Bu kapsamda da, daha önce
vurgulandığı gibi, stigmerji, «Occupy Movement” («İşgal Et Hareketi”) gibi yeni sosyal hareketler bağlamındaki açıklamalar için
kullanım bulmuş olan biyo-mimikrik (canlılığı taklit eden anlamına
gelmektedir) bir modeldir (***). Bu konuda çalışmalar
yapan çeşitli «think-tank” ve akademik etkinlik
gruplarından söz etmek olanaklıdır. London School of
Economics’te profesör olan David Graeber (****) konunun uzmanı
olarak tanınmış bir akademisyendir. Çalışmalarında tedhişçi olmayan direniş hareketleri diye tanımladığı yeni sosyal hareket tipinde hiyerarşik
yapının reddi olan anarşist anlayışın etken olduğunu, yani pratik
olarak belirtmek gerekirse olayı hiyerarşik olgu olmadan etkinleştiren
şeyin stigmerjik dizge olduğunu savunmaktadır.

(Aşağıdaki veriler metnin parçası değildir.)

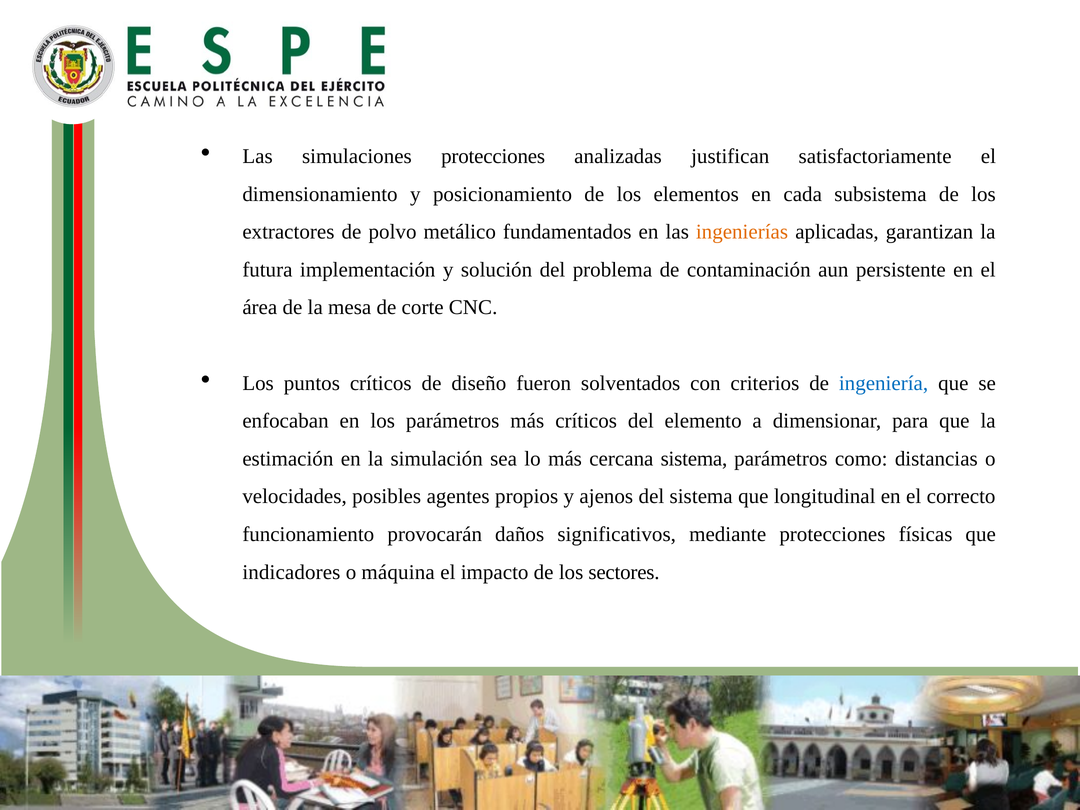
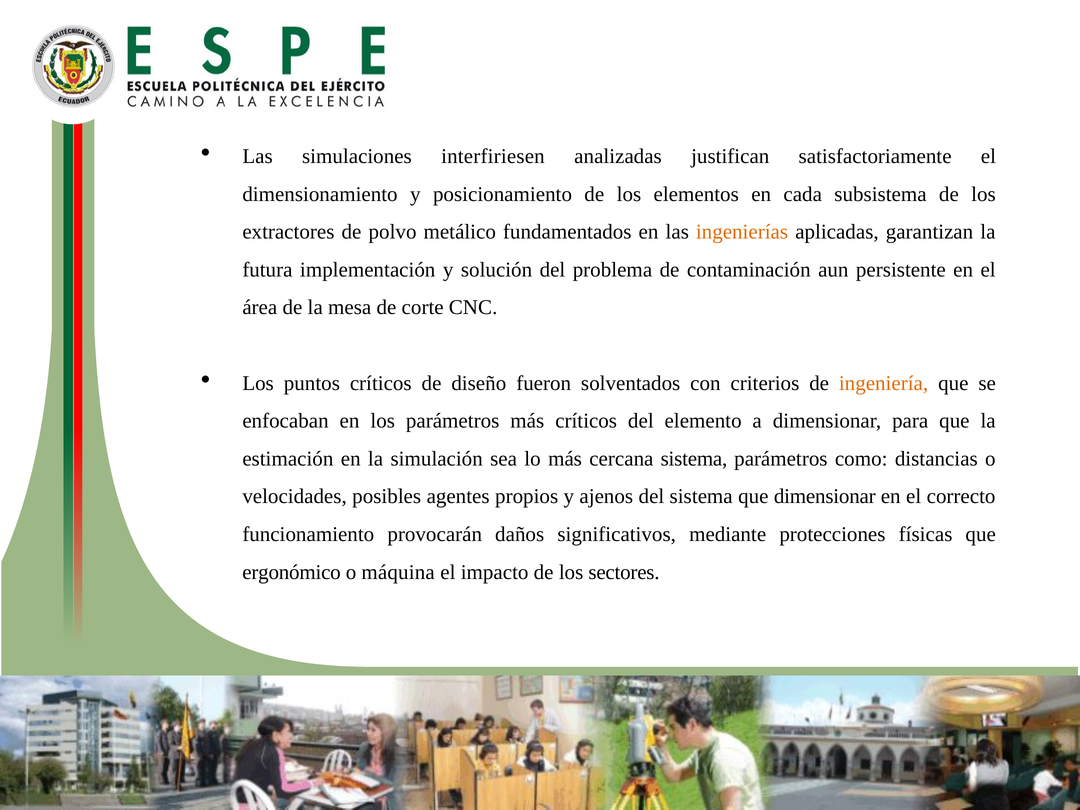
simulaciones protecciones: protecciones -> interfiriesen
ingeniería colour: blue -> orange
que longitudinal: longitudinal -> dimensionar
indicadores: indicadores -> ergonómico
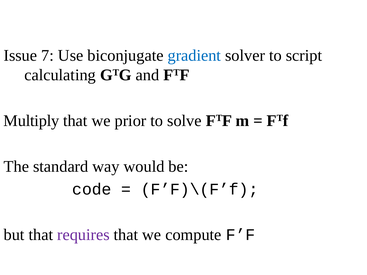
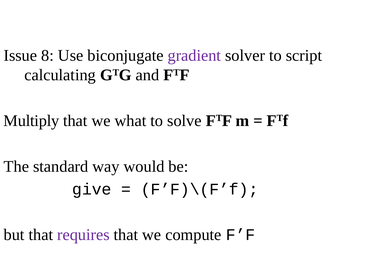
7: 7 -> 8
gradient colour: blue -> purple
prior: prior -> what
code: code -> give
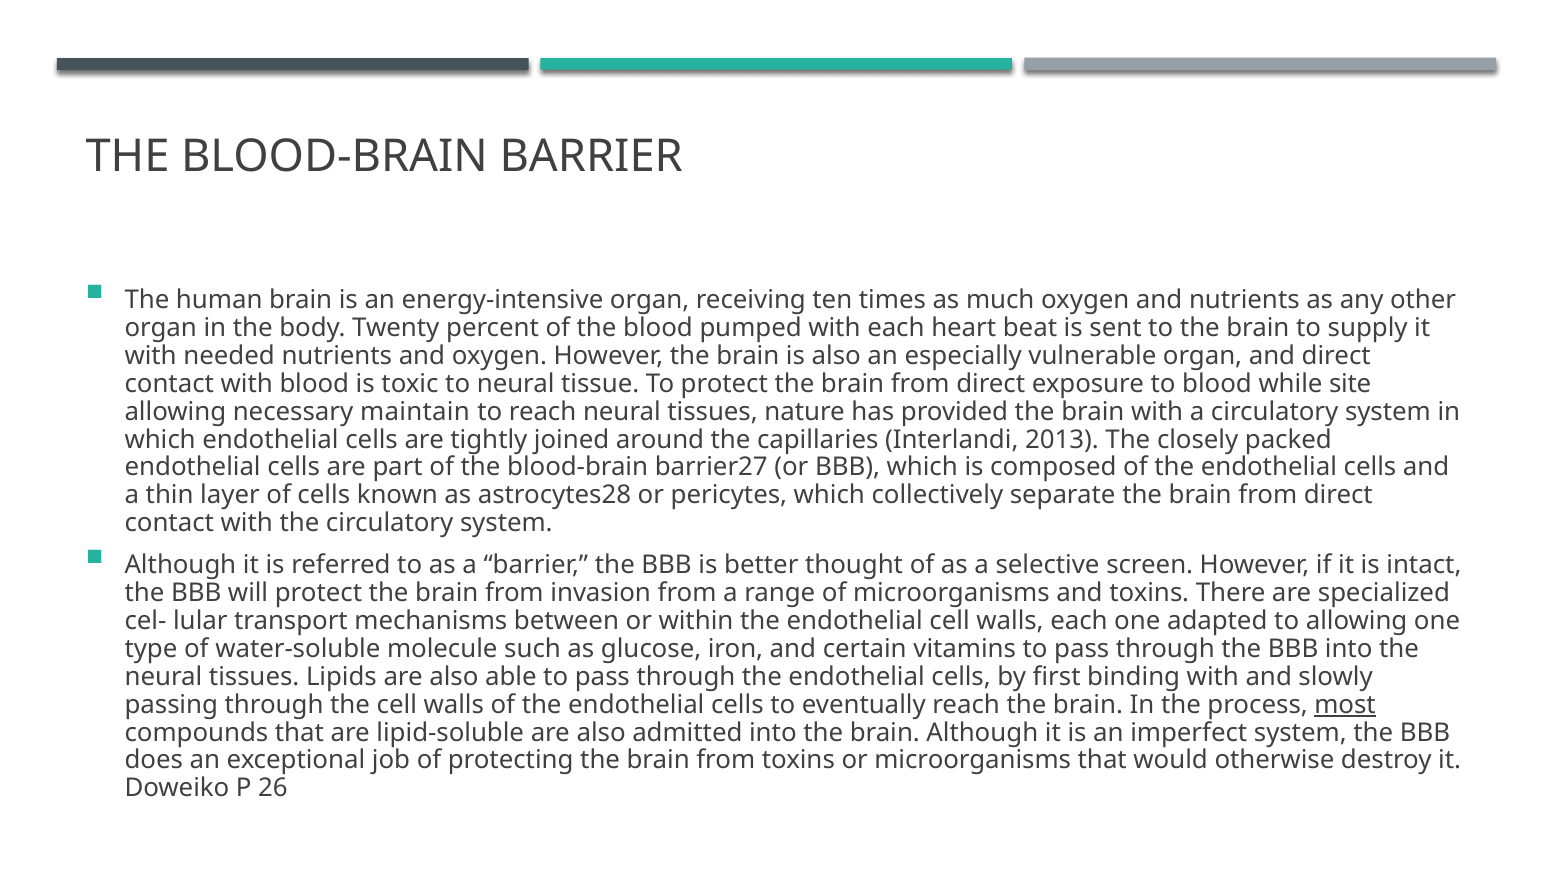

Öte yandan, «İşgal Et Hareketi”nin de dahil olduğu yeni sosyal hareketler olarak bilinen, günümüz
sosyoloji incelemelerinin odağına yerleşmiş bu görüngeyi (fenomeni), «eski” olan yerine «yeni” olan bir paradigma üzerine oturtan ise Alman sosyolog Claus Offe (*****) olmuştur. C. Offe konuyu çerçevelerken değişmiş olan yeni aktörleri (ajanları) şöyle
tanımlamaktadır: Bunlar hiyerarşik bir grup olmayıp belli bir konu çevresinde
kendiliğinden bir araya gelerek oluşmuş etkin birlikteliklerdir.

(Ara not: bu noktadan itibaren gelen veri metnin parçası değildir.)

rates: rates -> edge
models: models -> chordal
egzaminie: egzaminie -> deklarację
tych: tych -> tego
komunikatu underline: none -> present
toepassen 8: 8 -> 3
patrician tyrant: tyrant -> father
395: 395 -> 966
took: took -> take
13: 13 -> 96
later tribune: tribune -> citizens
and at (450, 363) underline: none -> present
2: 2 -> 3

Bu tam da stigmerjik oluşumun bir ifadesidir ki kitabın orijinalinin Fransızca olarak 1982’de yayımlandığı dikkate alınırsa stigmerji teriminin neden kullanılmamış olduğu anlaşılır. Belirtidiği
gibi terim 1959’da bulunmasına karşın biyoloji
alanı dışında 1990’lar sonrasında genel kullanıma
girmiştir.
İncelememizin gelinen bu
aşamasında sosyal hareketleri 1960’ların son çeyreğinden beri «eski” ile «yeni” şeklinde ayırmakta olan paradigmal değişimin kavramsal arka planına değinmekte yarar vardır.
Tarih yapıcı olay nişleri
olarak «Yeni Sosyal Hareketler”, halen 90’lı yaşlarını idrak etmiş olan Fransız sosyolog Alain Touraine’nin çok boyutlu ‘68 Hareketi’ni açıklayabilmek amacı ile Marksist terminolojiden ayrılarak «sosyal sınıf « kavramı yerine «sosyal kimlik” kavramı üzerine inşa
ettiği kavrayışı ifade eden bir terimdir.

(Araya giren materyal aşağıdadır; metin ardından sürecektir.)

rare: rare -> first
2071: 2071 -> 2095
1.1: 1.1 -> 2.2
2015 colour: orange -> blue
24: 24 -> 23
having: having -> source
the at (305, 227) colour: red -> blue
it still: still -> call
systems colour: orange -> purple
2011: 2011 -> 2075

Böylece toplumsal hareketlerde sınıfsal ve «dikey hiyerarşik” eylem oluşumu yerine kimliksel ve «yatay ağsal” eylem oluşumu olgusuna yer
vererek politik-ekonominin olaylardaki sınıfsal tekli boyutlu yaklaşıma karşılık sosyal-kültürel olayların kimliksel çoklu boyutlu yaklaşımını getirmiştir.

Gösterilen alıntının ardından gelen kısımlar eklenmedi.